Ia tiba-tiba melompat dan berdiri di pinggir tempat tidur, dan dengan ringan melompat ke tubuh Di Jun, melingkarkan kedua lengannya di lehernya, dan kedua kaki di pinggangnya.

Di Jun tampak bengong, tetapi ia masih secara naluriah mengulurkan tangannya, memeluk pinggang Feng Jiu untuk mencegahnya terjatuh.

Feng Jiu mengangkat alisnya, dan memberikan senyuman berkerut pada si pemuda berambut perak yang tampan di hadapannya, “Apa yang kupikirkan? Tentu saja, aku berniat untuk menyantap makanan Di Jun, mengenakan pakaian Di Jun dan tinggal di istana Di Jun. Setelah itu, aku akan menggunakan diriku untuk membayarkan utangnya, dan menghabiskan waktu empat ratus hari ke depan dengan sangat manis bersama Di Jun!”

Di Jun jadi kaku, ekspresinya kosong, dan ia tetap diam untuk waktu yang sangat lama.

Biasanya Di Jun ‘lah yang menggodanya dulu.
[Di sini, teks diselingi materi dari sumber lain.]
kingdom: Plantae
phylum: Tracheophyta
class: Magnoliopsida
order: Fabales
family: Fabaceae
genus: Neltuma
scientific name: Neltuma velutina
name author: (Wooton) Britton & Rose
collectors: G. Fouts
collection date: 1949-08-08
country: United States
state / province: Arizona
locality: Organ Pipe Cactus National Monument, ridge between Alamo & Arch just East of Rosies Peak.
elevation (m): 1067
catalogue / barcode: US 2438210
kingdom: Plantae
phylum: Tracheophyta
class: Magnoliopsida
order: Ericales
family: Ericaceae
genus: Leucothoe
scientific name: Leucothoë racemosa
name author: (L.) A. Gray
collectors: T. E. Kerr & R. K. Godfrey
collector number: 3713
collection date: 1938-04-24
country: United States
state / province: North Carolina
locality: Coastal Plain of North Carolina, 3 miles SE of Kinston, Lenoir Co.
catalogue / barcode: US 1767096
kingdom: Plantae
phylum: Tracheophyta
Sejak kapan Feng Jiu punya kesempatan untuk menggodanya dengan sesukses ini, jadi ia sangat senang akan dirinya sendiri. Hasratnya untuk mengambil keuntungan dari situasi ini pun muncul sewaktu ia mencium Di Jun lagi untuk melihat reaksinya. Hanya ketika ia memonyongkan bibirnya, barulah ia menyadari ada yang tidak beres.

Menurunkan pandangannya ke bawah, ia tidak tahan untuk mengumpat.

Di Jun sebenarnya telah mengubahnya kembali ke wujud rubah aslinya.

***

Di meja sarapan Laut Giok Surgawi, Gun Gun sangat senang bertemu ibunya, jadi ia memakan semangkuk makanan tambahan. Tetapi Jiu Jiu sepertinya tidak memiliki nafsu makan yang baik.

Mau tak mau, Gun Gun pun cemas, dan menunjukkan perhatiannya dengan bertanya padanya, “Jiu Jiu, kenapa kau tidak senang? Apakah karena makanannya terlalu hambar?”

Gun Gun menganggukkan kepalanya sungguh-sungguh, “Aku tahu kau menyukai makanan dengan rasa yang lebih kuat.”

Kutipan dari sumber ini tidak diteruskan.